TRECHO DO TEXTO
□ □ □
Da Versão “Falsa” do Diretor à Versão “Menos Falsa” do Diretor

Como abordei na análise do Workprint, essa cópia inacabada, desaparecida até 1989, acabou sendo achada e projetada, com autorização da produtora, em um festival. Nem a própria Warner sabia que era o Workprint e essa descoberta a fez ver cifrões e a agendar sessões especiais em que a versão de testes foi “marketeada” como a Versão do Diretor. Claro que Ridley Scott, que até então nada sabia, não gostou dessa brincadeira e soltou o verbo, publicamente afirmando que ele não concordava com essa exploração indevida de algo inacabado e que ele não tinha chancelado. Para evitar essa exposição negativa, a Warner capitulou e tirou o filme do cinema, mas não antes de ele ser projetado um punhado de vezes em Los Angeles e São Francisco, reacendendo o interesse pelo filme.

Dessa forma, vendo possibilidades financeiras interessantes, tanto a Warner quanto Scott sentaram para encetar discussões sobre uma Versão do Diretor de verdade. Mas eis que o diretor estava ocupado demais com a produção de Thelma & Louise e ele percebeu que não poderia se dedicar a arregaçar as mangas nas alterações que queria fazer. Assim, o que Scott elaborou foi um lista de detalhadas anotações que foram executadas por Michael Arick, diretor, roteirista e produtor que, à época, era o especialista da Warner em conservação e restauração de filmes, tendo trabalhado com a recuperação de clássicos como Juventude Transviada e Pacto Sinistro, além da restauração da visão original de Elia Kazan em Uma Rua Chamada Pecado. Juntamente com Les Healey, o montador-assistente de Blade Runner, Arick foi reunindo as peças do quebra-cabeças deixado por Scott, especialmente a localização e recuperação de todas as cópias possíveis do filme, de forma que fosse possível extrair as sequências com melhor qualidade para a que seria – ainda que somente até 2007 – a versão definitiva da obra.
□ □ □
CONJUNTO DE TAREFAS
[1] Responda com base no texto sobre a Versão do Diretor de Blade Runner:
(a) Até que ano o Workprint ficou desaparecido?
(b) Com a produção de qual filme Ridley Scott estava ocupado?
(c) Quem era o montador-assistente de Blade Runner?
[2] Escreva a continuação do texto sobre a Versão do Diretor de Blade Runner a partir do ponto em que ele termina.

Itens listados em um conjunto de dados
□ □ □
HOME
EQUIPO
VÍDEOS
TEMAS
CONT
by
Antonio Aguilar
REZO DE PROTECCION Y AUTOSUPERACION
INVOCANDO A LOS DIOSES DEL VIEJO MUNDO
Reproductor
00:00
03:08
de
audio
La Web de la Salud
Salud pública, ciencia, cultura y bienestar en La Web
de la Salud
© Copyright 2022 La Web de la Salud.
□ □ □
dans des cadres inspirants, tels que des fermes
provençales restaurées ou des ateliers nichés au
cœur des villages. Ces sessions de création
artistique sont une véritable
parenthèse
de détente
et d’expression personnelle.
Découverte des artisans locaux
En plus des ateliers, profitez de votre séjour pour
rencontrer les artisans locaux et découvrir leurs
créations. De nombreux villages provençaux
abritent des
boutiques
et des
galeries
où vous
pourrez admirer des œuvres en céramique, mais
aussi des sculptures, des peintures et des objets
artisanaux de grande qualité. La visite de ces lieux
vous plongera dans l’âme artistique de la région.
□ □ □
RESULTADOS POR TAREFA
[1]
(a) Até 1989.
(b) Thelma & Louise.
(c) Les Healey.

[2]
Portanto, a Versão do Diretor de 1992 é apenas parcialmente do diretor, que participou indiretamente de sua execução. Scott aprovou sim o resultado final, mas sua versão de verdade ainda demoraria alguns anos para ser lançada.

Pequenas Grandes Alterações

Além do retorno da integralidade da trilha de Vangelis – que havia recebido enxertos de trabalhos anteriores de Jerry Goldsmith no Workprint – a Versão do Diretor manteve a eliminação completa da narração de Rick Deckard, inclusão forçada pelo estúdio com base nos comentários do público-teste original, que ficou confuso com a história. Essa narração, devo confessar, é algo que compreendo ser desnecessária e repetitiva que explica demais o filme, mas que, sinceramente, eu aprecio por emprestar mais ainda um ar noir à produção. Mas essa exclusão, sem dúvida, faz do resultado final um filme tecnicamente melhor, ainda que, em minha mente, eu cite mentalmente a narrativa a cada cena em que ela deveria estar.

Uma narração, porém, cuja ausência em relação ao Workprint é muito sentida, é a única dessa versão de testes, em que Deckard, prostrado no topo do prédio, com Batty morto à sua frente, diz que o androide demorou muito tempo para morrer, ao mesmo tempo sofrendo e saboreando seus momentos finais de vida. Trata-se de uma abordagem belíssima para o fim do último androide Nexus-6 na Terra e que empresta outro significado ao seu amor pela vida. A retirada na Versão do Diretor foi muito infeliz.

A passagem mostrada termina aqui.